Date People You Admire And Can Learn From

Me and my life partner dressed up at a concert.
Me and my life partner dressed up at a concert. We have adventures together and teach each other all kinds of things!

This is a choose-your-own adventure blog post. You can replace “Date” in the title with any verb that’s applicable to you: “hang out with,” “be friends with,” “hop into bed with,” or whatever gets you excited about human connection and is in line with your ethics and your relationship agreements.

This is also a blog post about my dating and friendship habits. It’s about things I’ve learned and been resistant to sharing, because of how we’re all socially conditioned to interact with confidence and insecurity (some of us more than others).

Basically, contemporary American culture sucks at teaching us how to do relationships (which includes friendships and familial relationships). Our sex education would be so much stronger if we included components on healthy relationships, but we don’t. We’re left with Hollywood drivel providing narrative models, as well as the hit-or-miss methodology of patterning our relationships off the ones we’ve been exposed to in other areas of our lives.
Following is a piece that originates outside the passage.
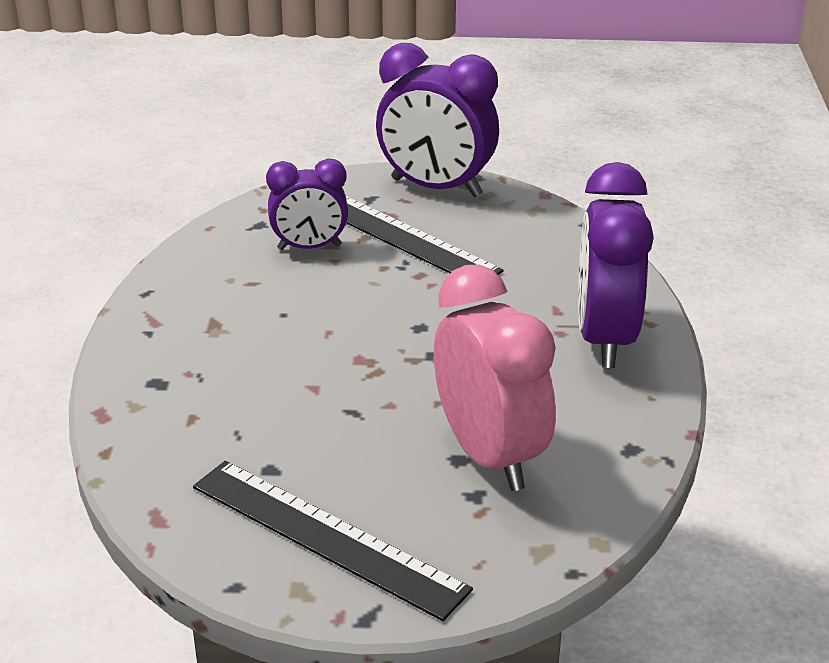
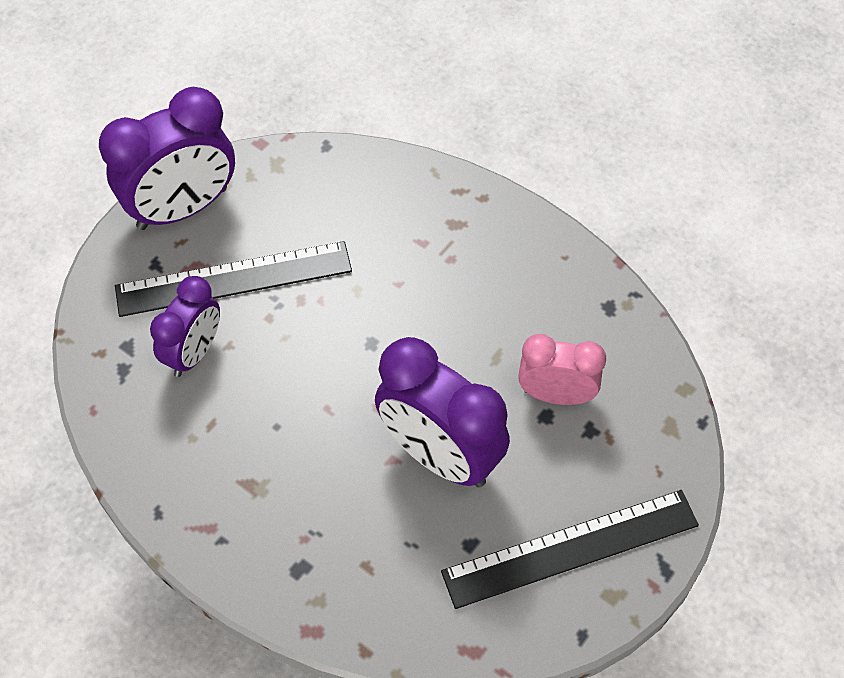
camera: 55 degrees left, 25 degrees up
pink clock [434,265,556,491] -> pink clock [518,334,606,405], size x0.61
purple clock [578,162,654,368] -> purple clock moved to [375,337,510,487]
This means that if we’re around healthy, functional relationships we might have an idea of what those look like, though we probably don’t have the explicit understanding of their structure that we’d need to intentionally replicate them. And folks who have grown up in less healthy, less functional relationships have even more work to do on that front.

One thing that has worked for me, in both platonic and non-platonic relationships, is to spend time with and prioritize those people who can teach me something. Finding people who are knowledgeable about stuff I value does not, sadly, guarantee that they know how to relationship, but it does ensure that I won’t feel that I’ve wasted time by getting to know them.

…and here’s where I hit my hesitance to write about this. Because that comes off as pretty damn arrogant.

I value my time quite highly. I don’t understand why others don’t do the same. I want to learn and experience tons, and so I seek out the company of people who can offer me that. Oh, does that sound a tad mercenary? Well, it’s a two-way street: I’m happy to share about my extensive travels, experiences, and knowledge. I don’t show up demanding that people offer me edutainment. I ask people to connect with me, and learn from me, even as I hope to learn from them.

The societal roles and boundaries that structure many of our interactions give value to those interactions, regardless of how we individually might assign value. There’s the student-teacher role, the employer-employee role, and so on, all of which are fairly constrained and in many ways unidirectional. That’s not a bad thing. But for the interactions that we pursue in our free time, the ones we daydream about and Tweet about and swoon over and gush on and on about – those are the ones we should make sure we value, and can learn from, and admire.

In times when I’ve been looking to date, yes, I’ve been seduced by the idea of someone with whom I had an unexpectedly high amount of mostly-physical connection given how little we had in common. So I’m not being judgey here. But for someone to capture my interest for longer than a hot minute, whether as a potential romantic/sexual partner or a friend I want to keep around for years, then yeah, how we connect in terms of shared interest and uneven knowledge of subject matter is going to matter.

On the one hand, this philosophy is incredibly humble. To paraphrase my life partner, who says, “Don’t be the best one in the band,” it means that I’m forever seeking people who know more than me about stuff.  As in, if you realize that you’re the most competent one in your group, you need to find a new group, because otherwise you’ll just stagnate. In terms of my social circles, maybe one of my friends can teach me about linguistics; another can help me develop my writing. I’ll share my sourdough starter with the one, and teach the other about narrative structure from a folklore perspective.

On the other hand, this way of thinking is a tad arrogant. It’s saying,”I’m already pretty damn awesome, so you need to have some measure of awesome to be worth my attention.” Obviously I’m not judging whether someone merits value as a human being in general; we’re all worthy of basic human rights and love and affection and friends and family and sexytimes if we so desire. It just means that I have a sense of what my time and attention are worth, and because I’ve had a pretty kick-ass life, the bar is set pretty high for someone to be of interest to me.

Lest someone chastise me for not giving back – I’m certainly not the “best one in the band” in all my social interactions. I regularly go out of my way to take people under my wing who would benefit from learning about all the gender, sex, and relationship stuff I know. Plus for goodness’ sake I’m an educator! That means I spend a bunch of time deliberately positioning myself to be the most knowledgeable one in the room on a given topic, so that I can impart that tasty, tasty knowledge to others who will benefit from it. If anything, the fact that I so often deal in asymmetrical knowledge relationships professionally means I want to experience the flow in the other direction personally.

I don’t have the One Twue Way to relationship. I doubt much of what I’m saying here is new advice. But I would urge people to think about what they value, and whether their various relationships are helping or hindering when it comes to getting them snuggled up to those values.

4 thoughts on “Date People You Admire And Can Learn From

  1. I completely agree with your general sentiment about how poorly we are taught about relationships as we grow up. It breaks my heart all the time. As a therapist, I am also pretty choosy about who I spend chunks of my free time with as well. At the same time, I firmly believe I can learn something from anyone, and if I lose sight of that, that’s a problem.